▸ TEXTE EXTRAIT
---

Marabouté par ce livre, comme on dit des jeunes hommes
« tisanés » tombant en amour, là bas dans le continent des mystères
insondables, j’y ai retrouvé la vie de Douala décrite entre 1950 et 1960. Elle
ressemble à celle que je connus dans les années 70, sans que le mot
« latérite » ne fut écrit, alors que cette terre rouge colore pour
toujours mon année au Cameroun et baigne d’autres romans également costauds.
J’ai révisé et appris aussi la violence de la colonisation
et des luttes pour la décolonisation, alors que mes convictions
soixante-huitardes me portaient à dénoncer un impérialisme que j’ai servi
malgré la lecture d’ouvrages alors interdits.
Je comprends intimement la position de cette directrice du
collège moderne pour jeunes filles de New Bell, ses Antilopes, consacrant sa
vie à aider à l’émancipation de jeunes filles, tout en restant derrière les
murs de son établissement.
« Instruisez un
garçon, vous aurez éduqué un homme ;
élevez une fille, vous
aurez civilisé une famille. »

---

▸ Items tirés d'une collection
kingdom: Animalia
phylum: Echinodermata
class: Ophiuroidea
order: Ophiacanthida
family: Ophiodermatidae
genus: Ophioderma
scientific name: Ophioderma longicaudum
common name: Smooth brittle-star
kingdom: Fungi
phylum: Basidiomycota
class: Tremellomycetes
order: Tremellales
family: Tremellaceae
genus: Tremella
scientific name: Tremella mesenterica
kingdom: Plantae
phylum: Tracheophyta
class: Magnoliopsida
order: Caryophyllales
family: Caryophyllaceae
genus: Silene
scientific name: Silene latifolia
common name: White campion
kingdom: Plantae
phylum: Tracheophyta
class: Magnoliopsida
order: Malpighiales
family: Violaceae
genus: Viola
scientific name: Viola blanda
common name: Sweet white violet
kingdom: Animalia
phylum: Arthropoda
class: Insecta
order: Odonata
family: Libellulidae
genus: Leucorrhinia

---

▸ OBJECTIF
Veuillez recopier mot pour mot le passage du texte extrait situé entre « Marabouté par ce » et « d’ouvrages alors interdits. », ces deux bornes incluses. Les items forment un matériau à part, indépendant du texte extrait.

▸ PRODUCTION ATTENDUE
Marabouté par ce livre, comme on dit des jeunes hommes
« tisanés » tombant en amour, là bas dans le continent des mystères
insondables, j’y ai retrouvé la vie de Douala décrite entre 1950 et 1960. Elle
ressemble à celle que je connus dans les années 70, sans que le mot
« latérite » ne fut écrit, alors que cette terre rouge colore pour
toujours mon année au Cameroun et baigne d’autres romans également costauds.
J’ai révisé et appris aussi la violence de la colonisation
et des luttes pour la décolonisation, alors que mes convictions
soixante-huitardes me portaient à dénoncer un impérialisme que j’ai servi
malgré la lecture d’ouvrages alors interdits.